Maximum spacing estimation of chronological boundaries in discrete and uncertainty-prone age sequences

Estimating the endpoints of age sequences is a crucial task in archaeological and geological sciences. Here we advance this process by addressing three major limitations in previous approaches. First, we introduce a maximum spacing estimation method to simplify the conventional maximum likelihood estimation approach. Second, we apply Monte Carlo simulations to account for uncertainties in laboratory-derived ages. Third, we utilize a range of probability distributions to manage sampling variability, improving the accuracy and reliability of chronological inferences. This method is versatile, applicable not only for estimating settlement time from smaller datasets but also for determining the timing of rise and fall of cultures from larger datasets. Rigorous testing on both simulated and real-world chronological data demonstrates the practical utility and robustness of this method in handling discrete and uncertainty-prone age sequences. Comparative analysis shows that different statistical models significantly impact the estimation of chronological boundaries. Uniform and exponential models provide more constrained estimates with higher confidence, while normal and log-normal models introduce greater uncertainty. These wider intervals may reflect underlying uncertainties, such as stratigraphic variability or mixed-age samples, which restrictive models may overlook.
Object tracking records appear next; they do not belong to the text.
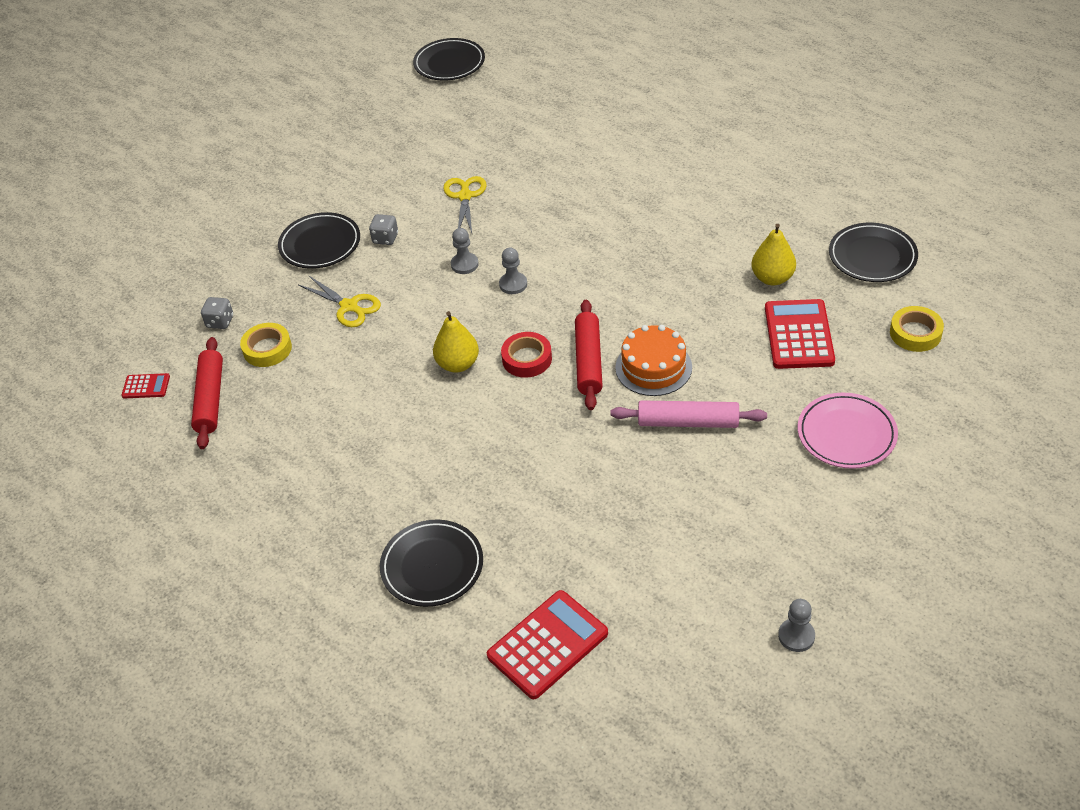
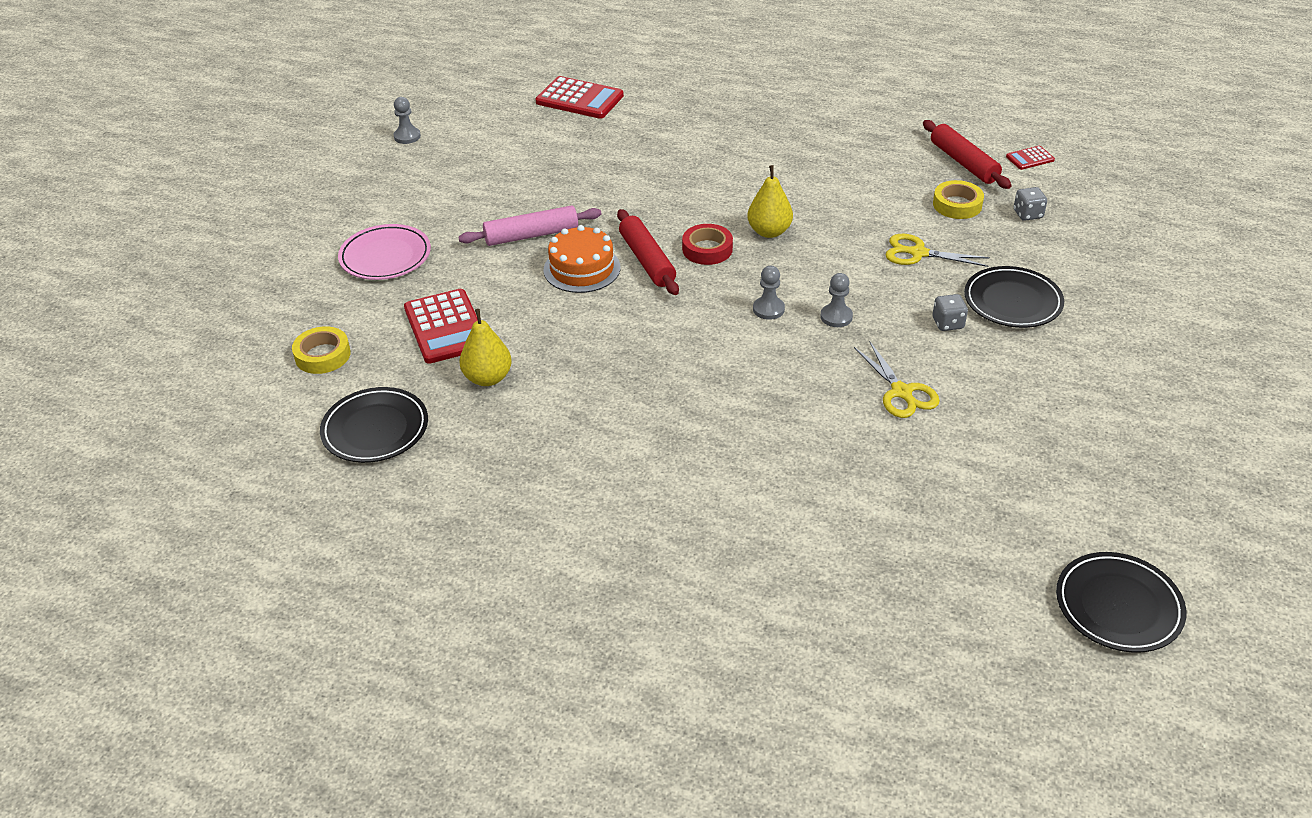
camera: 155 degrees right, 5 degrees down
black plate [380,520,483,607] -> none
red calculator [487,590,608,699] -> red calculator turned 90 degrees counterclockwise [535,76,624,119]

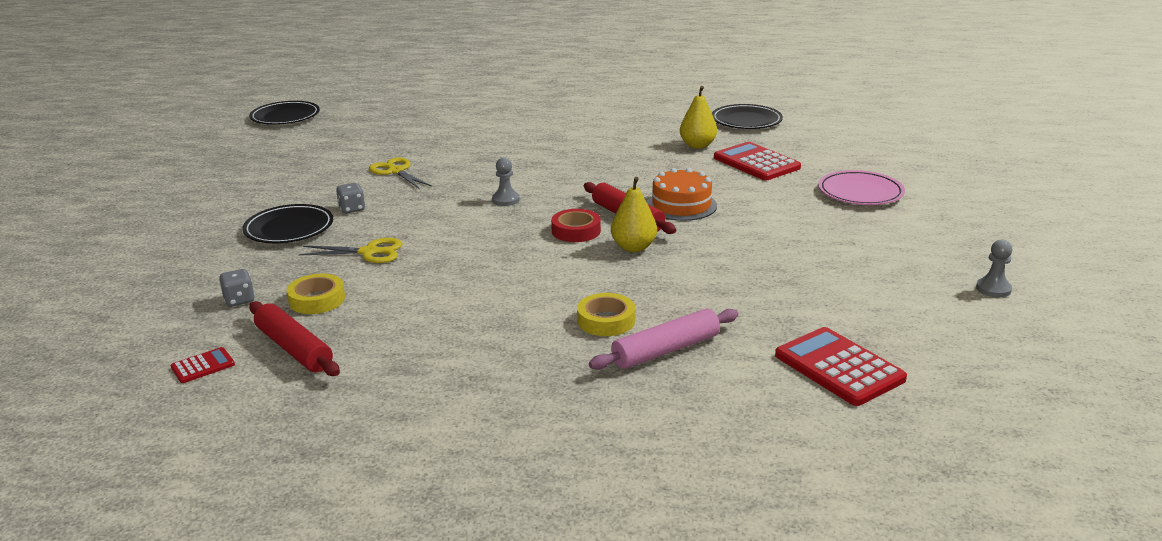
camera: 165 degrees right, 15 degrees down
yellow tape [292,326,351,374] -> yellow tape moved to [577,293,635,336]
pink rolling pin [458,205,601,246] -> pink rolling pin moved to [589,309,739,370]
red calculator [535,76,624,119] -> red calculator turned 45 degrees clockwise [775,327,907,406]
yellow pear [747,165,793,238] -> yellow pear moved to [611,177,657,252]
grey pawn [820,273,853,327] -> none

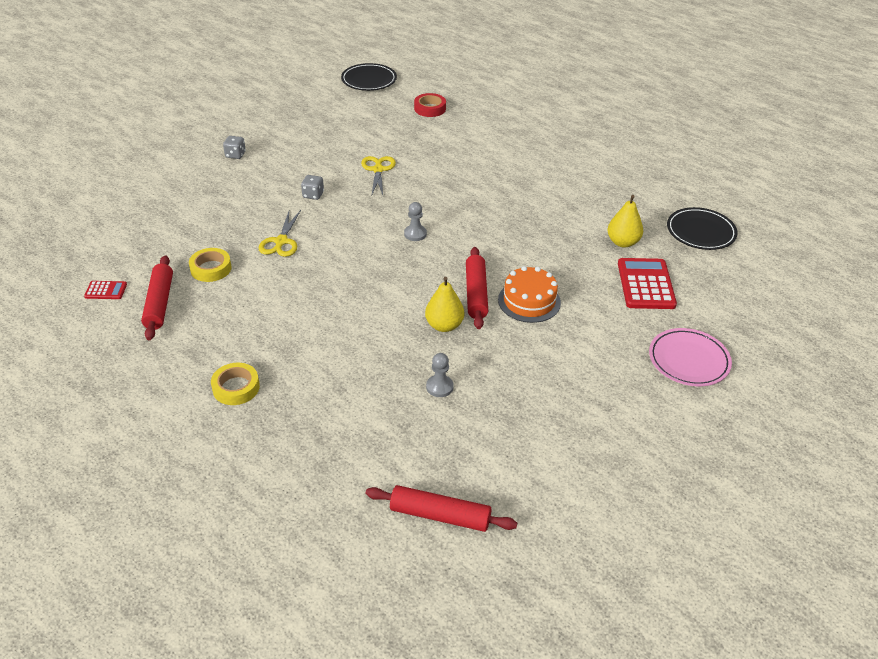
camera: 35 degrees right, 15 degrees up
grey dice [219,269,255,307] -> grey dice moved to [223,136,246,159]
black plate [242,204,333,243] -> none
yellow scissors [299,238,403,263] -> yellow scissors turned 60 degrees clockwise [258,210,301,257]
red tape [551,209,601,242] -> red tape moved to [414,93,446,117]
yellow tape [577,293,635,336] -> yellow tape moved to [211,363,260,405]
pink rolling pin [589,309,739,370] -> none
red calculator [775,327,907,406] -> red rolling pin [366,485,517,532]
grey pawn [976,240,1012,298] -> grey pawn moved to [426,353,454,397]

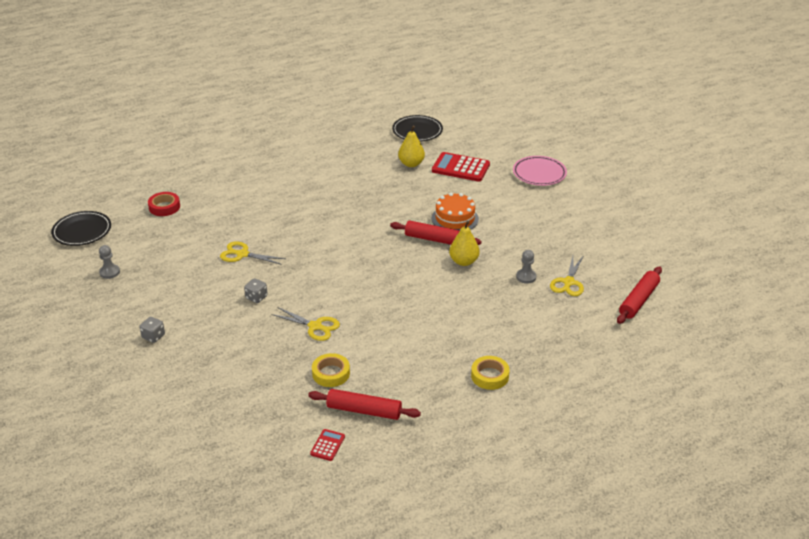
camera: 70 degrees left, 5 degrees down
grey pawn [404,202,427,241] -> grey pawn moved to [99,245,120,279]
none -> yellow scissors [550,255,584,296]

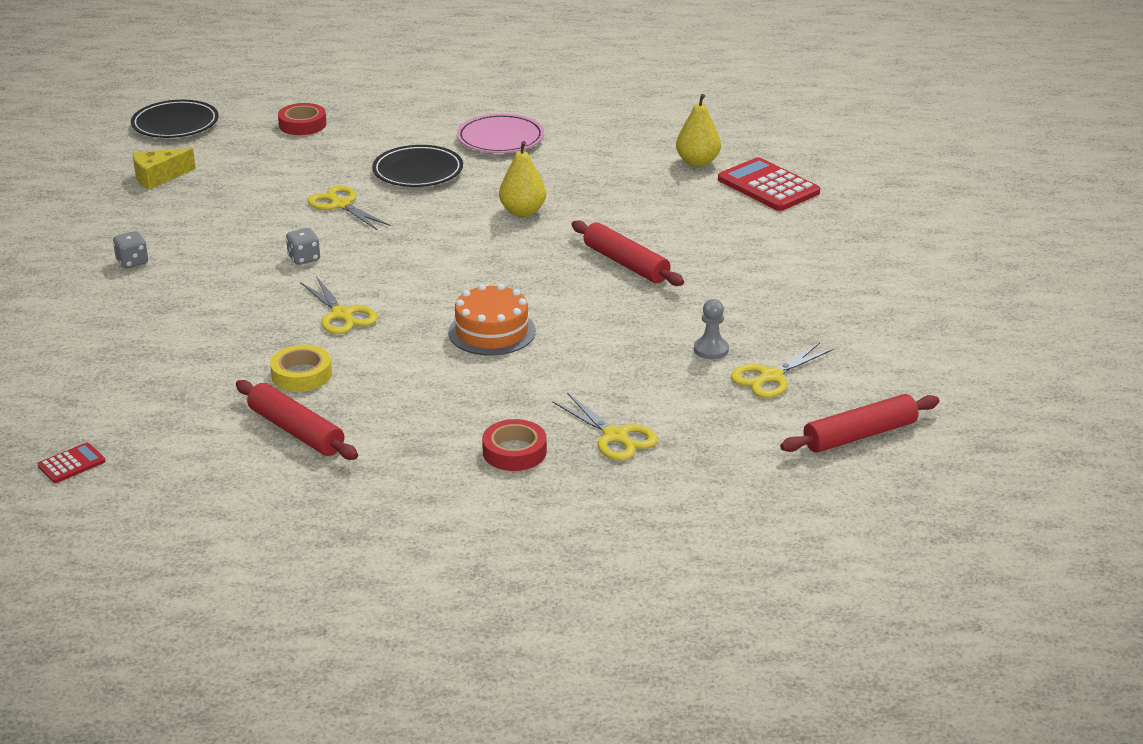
camera: 30 degrees right, 5 degrees down
grey pawn [99,245,120,279] -> yellow cheese [132,148,196,190]
red calculator [310,429,345,461] -> red calculator moved to [38,443,105,483]
black plate [392,115,443,142] -> black plate moved to [372,145,463,187]
orange cake [431,193,479,230] -> orange cake moved to [448,284,536,356]
yellow pear [449,221,480,266] -> yellow pear moved to [499,141,546,217]
yellow tape [471,356,510,390] -> red tape [482,419,547,471]
pink plate [513,156,567,186] -> pink plate moved to [457,114,544,153]
none -> yellow scissors [552,393,658,461]

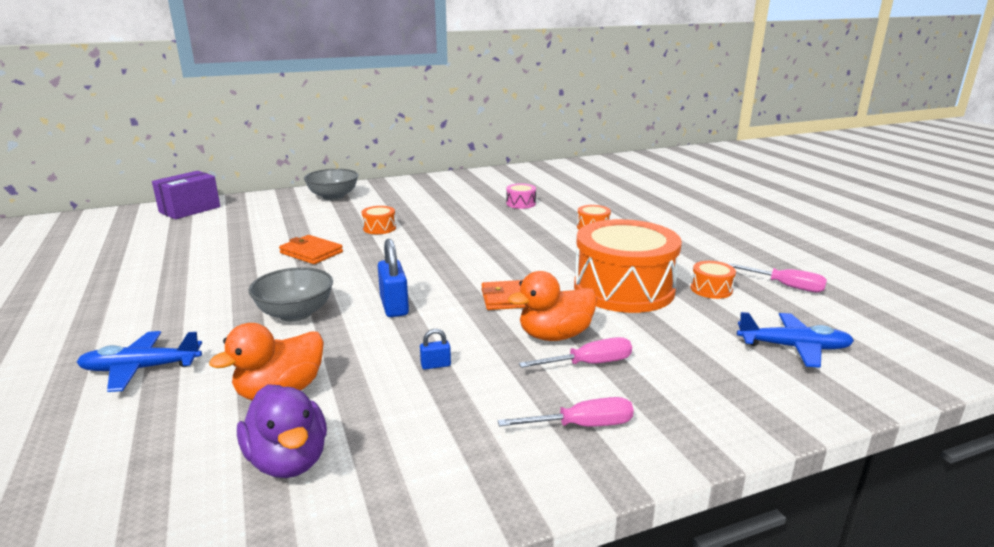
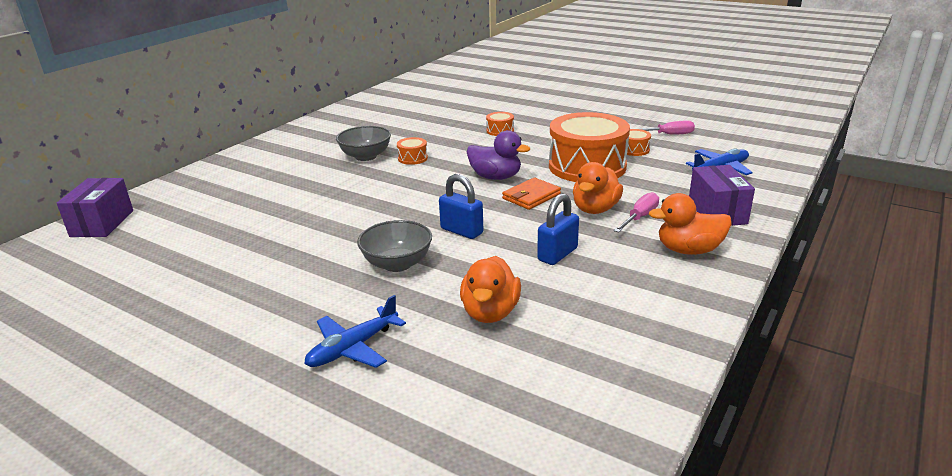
camera: 35 degrees left, 5 degrees up
purple duck [237,384,327,478] -> purple duck moved to [467,130,530,180]
orange wallet [279,235,343,264] -> none
grey bowl [304,169,358,200] -> grey bowl moved to [336,126,391,161]
orange drum [362,206,396,234] -> orange drum moved to [397,137,428,165]
blue padlock [420,329,451,369] -> blue padlock [537,193,579,265], size x2.01
pink screwdriver [498,397,634,427] -> orange duck [649,193,732,255]
pink drum [506,183,536,209] -> none
none -> purple box [689,165,755,226]

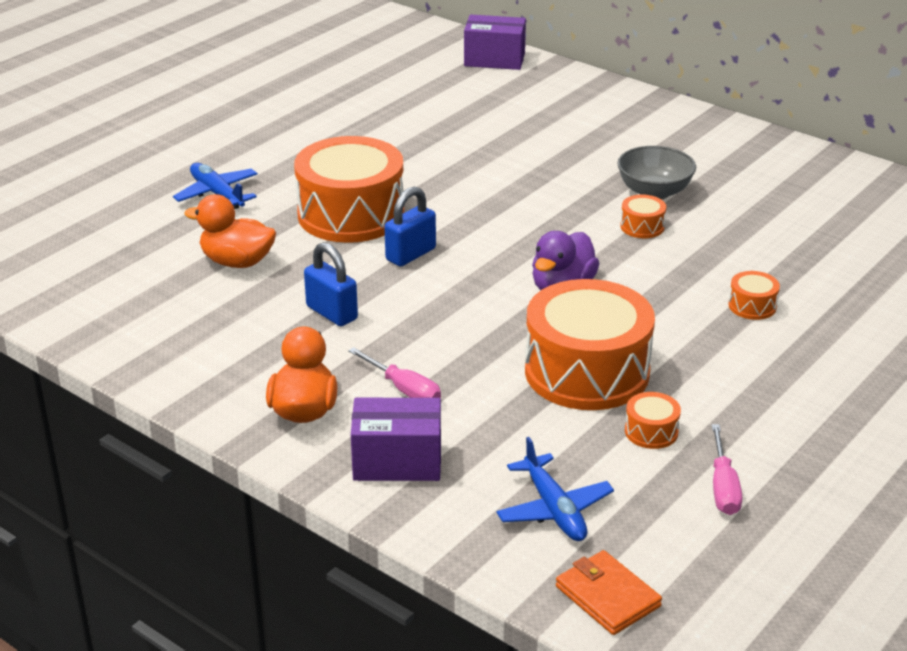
camera: 95 degrees right, 5 degrees up
grey bowl [357,220,432,272] -> orange drum [294,136,404,243]
orange wallet [502,177,561,210] -> orange wallet moved to [556,550,662,635]
orange duck [573,162,623,214] -> none

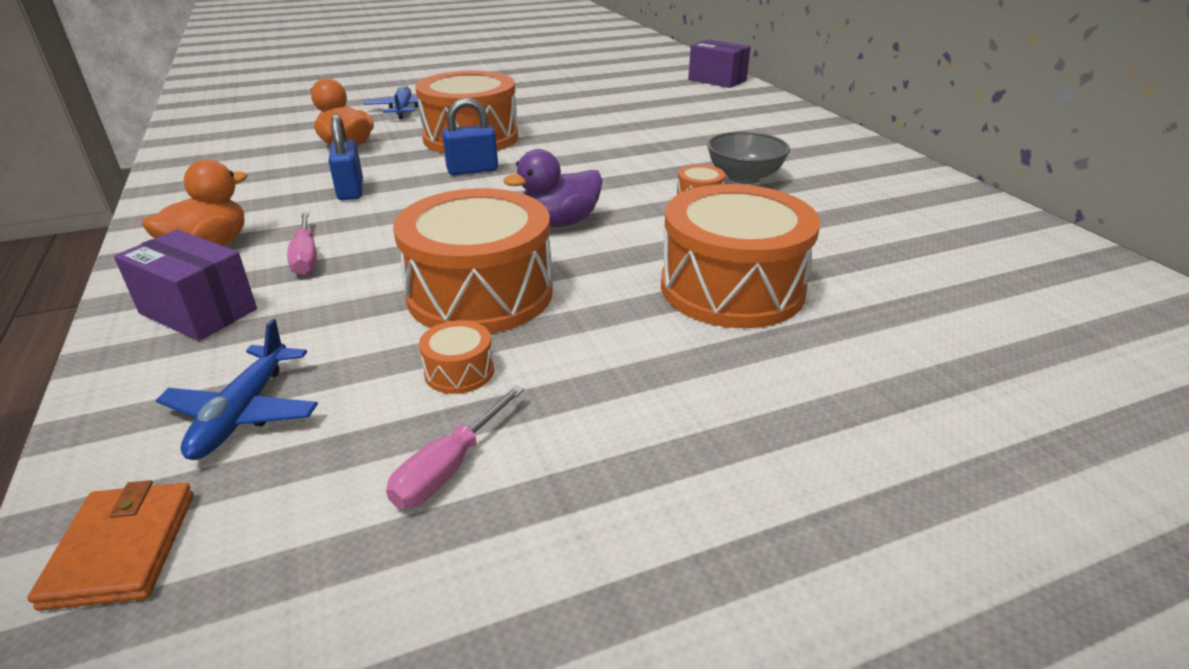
camera: 30 degrees right, 0 degrees up
orange drum [729,271,780,320] -> orange drum [661,184,820,328], size x2.46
We also highlight the sensitivity of age sequence estimates to data size, with important implications for interpreting the temporal boundaries of archaeological and geological events. Therefore, researchers are encouraged to carefully assess the nature and frequency distribution of their chronological data before considering the narrower estimates from uniform and exponential models as well as the broader intervals from normal and log-normal models to build more reliable chronological frameworks.